Durante o ano passado, sobre telefonemas, email e bate-papos do zoom, actualizações no plasma convalescente -; seu sucesso histórico e suas perspectivas para COVID-19 -; eram um grampo nas conversações entre Henderson e seu velho amigo e o co-autor Michael Thompson, DM, o PhD, que igualmente era seu companheiro de quarto durante a escola do universitário na universidade de Wisconsin em Madison. Thompson é agora um oncologista e um hematologist na saúde da Aurora do advogado, e um instituto de investigação da Aurora do advogado, ambos em Wisconsin, assim como um membro do comité de direcção do consórcio de COVID-19 & de cancro.

“Tornou-se cada vez mais evidente que os pacientes com leucemia, linfoma e outros cancros de sangue eram particularmente suscetíveis a COVID-19 severo e que COVID-19 pode se tornar em uma maneira original nestes pacientes,” disse Henderson. “Nós discutimos que nós pudemos aprender algo dos pacientes no consórcio de COVID-19 & de cancro, e coisas começados aumentar rapidamente de lá.”

Henderson contactou pesquisadores companheiros no programa convalescente do plasma COVID-19, incluindo Michael J. Joyner, a DM, que é um professor da anestesiologia na clínica de Mayo e dos trabalhos pròxima com o FDA. Thompson alcançou para fora a Jeremy Warner, DM -; um professor de medicina em Vanderbilt, um membro de comité de direcção do consórcio COVID-19 e quem opera o registro CCC19. Junto, os pesquisadores sondaram o registro do grupo dos dados de-identificados abstraídos dos informes médicos.

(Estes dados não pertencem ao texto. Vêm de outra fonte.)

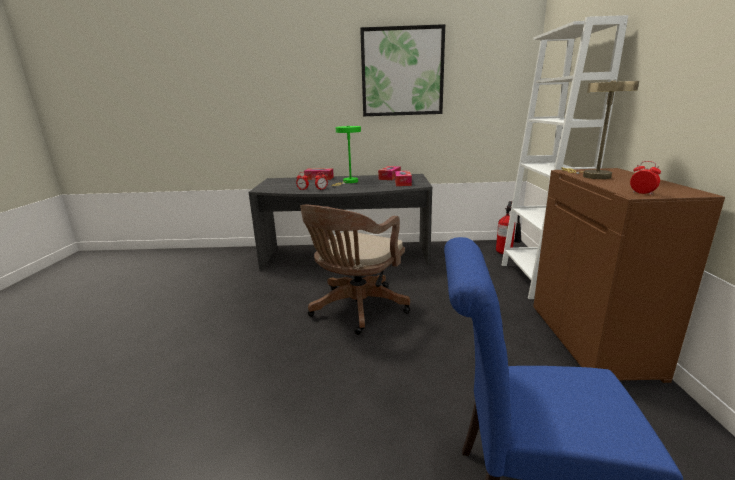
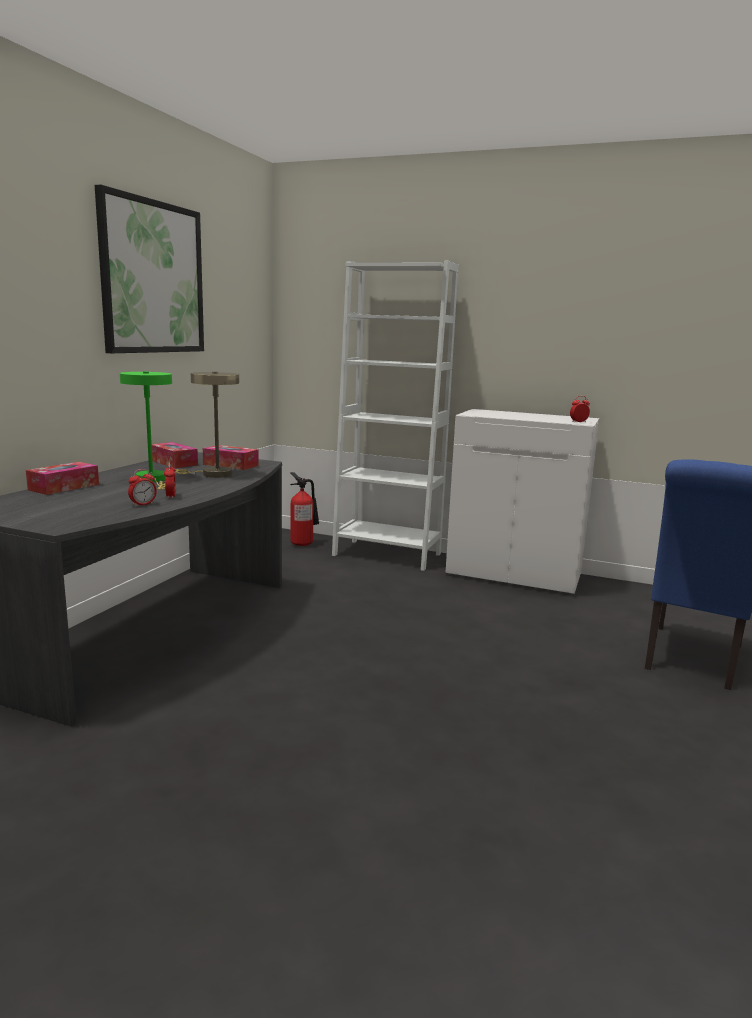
camera: 70 degrees left, 5 degrees down
(356, 309) = (356, 661): brown office chair -> none
(592, 176) = (501, 416): beige table lamp -> beige table lamp (211, 474)
(593, 340) = (514, 574): brown cabinet -> white cabinet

“Os dados começaram a vinda rápida e furioso,” Henderson recordou.

“Dado que os pacientes com cancros de sangue têm umas taxas de mortalidade mais altas de COVID-19, nós suspeitamos nossos resultados, junto com outros casos similares não nesta base de dados, apoio usando o plasma convalescente para melhorar a sobrevivência nestes pacientes,” Thompson disse.

Henderson e Thompson contribuíram ingualmente como os primeiros autores do estudo. Joyner é um co-autor, e Warner é o autor superior. “Apesar das limitações inevitáveis de dados retrospectivos, nós encontramos estes resultados obrigar e esperamos certamente que estarão investigados rapidamente em um ensaio clínico em perspectiva,” Warner adicionamos. “Nós estamos explorando a pesquisa futura, incluindo se há uma interacção entre factores pacientes e os tratamentos recebidos antes da revelação de COVID-19, tal como a B-pilha que esgota anticorpos monoclonais.”

Source:
Journal reference:

Thompson, M.A., et al. (2021) Association of Convalescent Plasma Therapy With Survival in Patients With Hematologic Cancers and COVID-19. JAMA Oncology. doi.org/10.1001/jamaoncol.2021.1799.